The questionnaire for 600 patients is almost ready

For NSMD, Roefs is letting go of her focus on obesity for a while. At the time of the interview, she is busy setting up the mapping study with PhD student Alberto Jover Martínez and co-supervisors Lotte Lemmens and Eiko Fried; the first major phase of NSMD. There are still some steps to take before they want to survey 600 patients in early 2022 across ten different mental health diagnoses (from depression to anxiety disorder or addiction) in a similar way as described above. The questionnaire is nearing completion. "It's quite a job to decide which questions to ask all these people eight times a day for four weeks. This method is called Ecological Momentary Assessment, or EMA for short. "In such an EMA set, it is best to include a maximum of 30 questions; research shows that you really cannot ask more of people. But some questions don't apply to everyone. If I ask you eight times a day about the psychoses you don't have, that becomes annoying."

How to recruit 600 patients for the study?

In the autumn of 2021, 300 students will test the EMA set in a pilot study. In addition, there will be a 'focus group' of 5 patients who will be asked about their experiences with the app in more detail. Then, in January 2022, the 600 patients who have received their diagnosis but are still waiting for the treatment should be selected. For four weeks, they have to answer the questions in the app several times a day, on the basis of which their individual network structure can be deduced. "For this, we need a lot of cooperation from mental health clinics. Some of them volunteered spontaneously when they heard about this project. We hope that they will bring it sufficiently to the attention of patients. They only have to tell us the patient's diagnosis and then we train the participants how to use the app. On such a training afternoon, the participants also get a face with the researchers." 

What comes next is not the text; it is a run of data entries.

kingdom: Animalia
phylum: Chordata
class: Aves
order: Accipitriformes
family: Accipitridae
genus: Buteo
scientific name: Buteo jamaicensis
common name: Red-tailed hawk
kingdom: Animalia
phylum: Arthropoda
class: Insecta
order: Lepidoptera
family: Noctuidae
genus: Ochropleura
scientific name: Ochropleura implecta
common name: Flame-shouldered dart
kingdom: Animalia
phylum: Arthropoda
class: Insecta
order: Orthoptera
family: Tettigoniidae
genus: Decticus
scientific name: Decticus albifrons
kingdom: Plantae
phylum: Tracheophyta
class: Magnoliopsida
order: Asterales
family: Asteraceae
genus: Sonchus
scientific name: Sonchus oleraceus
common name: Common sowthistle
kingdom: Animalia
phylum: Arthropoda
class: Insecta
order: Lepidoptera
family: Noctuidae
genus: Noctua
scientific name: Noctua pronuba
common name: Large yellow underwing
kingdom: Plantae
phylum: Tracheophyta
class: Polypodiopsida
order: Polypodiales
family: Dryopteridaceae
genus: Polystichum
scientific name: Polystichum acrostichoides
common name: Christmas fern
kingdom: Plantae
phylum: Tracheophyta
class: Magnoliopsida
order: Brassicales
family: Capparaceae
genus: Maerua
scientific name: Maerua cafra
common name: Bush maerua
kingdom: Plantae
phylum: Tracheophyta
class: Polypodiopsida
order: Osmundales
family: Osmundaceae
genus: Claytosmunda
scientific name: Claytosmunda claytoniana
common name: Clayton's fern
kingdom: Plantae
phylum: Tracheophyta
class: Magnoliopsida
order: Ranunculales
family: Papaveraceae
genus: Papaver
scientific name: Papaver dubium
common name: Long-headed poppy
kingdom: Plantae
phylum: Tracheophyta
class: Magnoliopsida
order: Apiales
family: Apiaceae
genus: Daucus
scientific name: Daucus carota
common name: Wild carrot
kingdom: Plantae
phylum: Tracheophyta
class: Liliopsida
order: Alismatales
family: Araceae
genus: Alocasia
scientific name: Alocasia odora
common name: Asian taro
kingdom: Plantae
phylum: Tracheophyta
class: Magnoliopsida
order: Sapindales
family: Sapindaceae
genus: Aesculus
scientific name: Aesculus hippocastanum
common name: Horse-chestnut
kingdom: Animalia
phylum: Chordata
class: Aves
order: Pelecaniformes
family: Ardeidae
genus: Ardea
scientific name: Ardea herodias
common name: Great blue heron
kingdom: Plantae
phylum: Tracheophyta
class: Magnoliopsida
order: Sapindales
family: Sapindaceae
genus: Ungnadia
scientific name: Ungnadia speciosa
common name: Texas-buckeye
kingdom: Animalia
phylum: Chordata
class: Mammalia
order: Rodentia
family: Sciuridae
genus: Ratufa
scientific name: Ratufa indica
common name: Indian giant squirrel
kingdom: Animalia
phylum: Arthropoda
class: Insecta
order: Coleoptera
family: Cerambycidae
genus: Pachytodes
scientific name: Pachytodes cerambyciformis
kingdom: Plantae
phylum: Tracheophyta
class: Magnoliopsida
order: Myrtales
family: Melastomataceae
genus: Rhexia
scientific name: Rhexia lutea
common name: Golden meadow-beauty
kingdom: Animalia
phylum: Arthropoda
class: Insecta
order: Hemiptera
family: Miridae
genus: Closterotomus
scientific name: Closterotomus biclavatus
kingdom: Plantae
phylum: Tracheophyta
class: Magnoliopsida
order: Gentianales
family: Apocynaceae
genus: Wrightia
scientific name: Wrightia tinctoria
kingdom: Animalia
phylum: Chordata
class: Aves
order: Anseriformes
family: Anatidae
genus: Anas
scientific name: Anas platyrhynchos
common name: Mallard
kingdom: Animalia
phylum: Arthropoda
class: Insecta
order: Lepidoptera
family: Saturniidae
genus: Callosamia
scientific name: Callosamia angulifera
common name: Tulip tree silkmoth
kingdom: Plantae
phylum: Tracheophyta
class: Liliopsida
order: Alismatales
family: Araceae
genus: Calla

Why it makes so much sense to look at psychological problems individually

When you hear Roefs talk about a major study like this, you can hardly imagine that she would have ever wanted to choose something else. "I'm captivated by the analytical, technical side of this gravitation project, with the aim of better understanding and improving care. It is also so logical to look at mental disorders in this way. Different disorders have the same symptoms, and vice versa, so for treatment and understanding of mental problems it makes sense to look at the individual in more detail. If someone with depression and someone with an eating disorder both have low self-esteem that plays a prominent role in their daily lives, one wonders why they should receive completely different treatment."
The techniques used in treatments may not even change drastically if they are tailored to individual networks, she thinks. "Well-working techniques, such as those used in cognitive behavioural therapy, are not going to disappear. You might start using them in a more targeted way, not purely on the basis of a classification according to the DSM-V psychiatric manual. What works for whom' is a trend in the mental healthcare sector, and this project is in line with that.”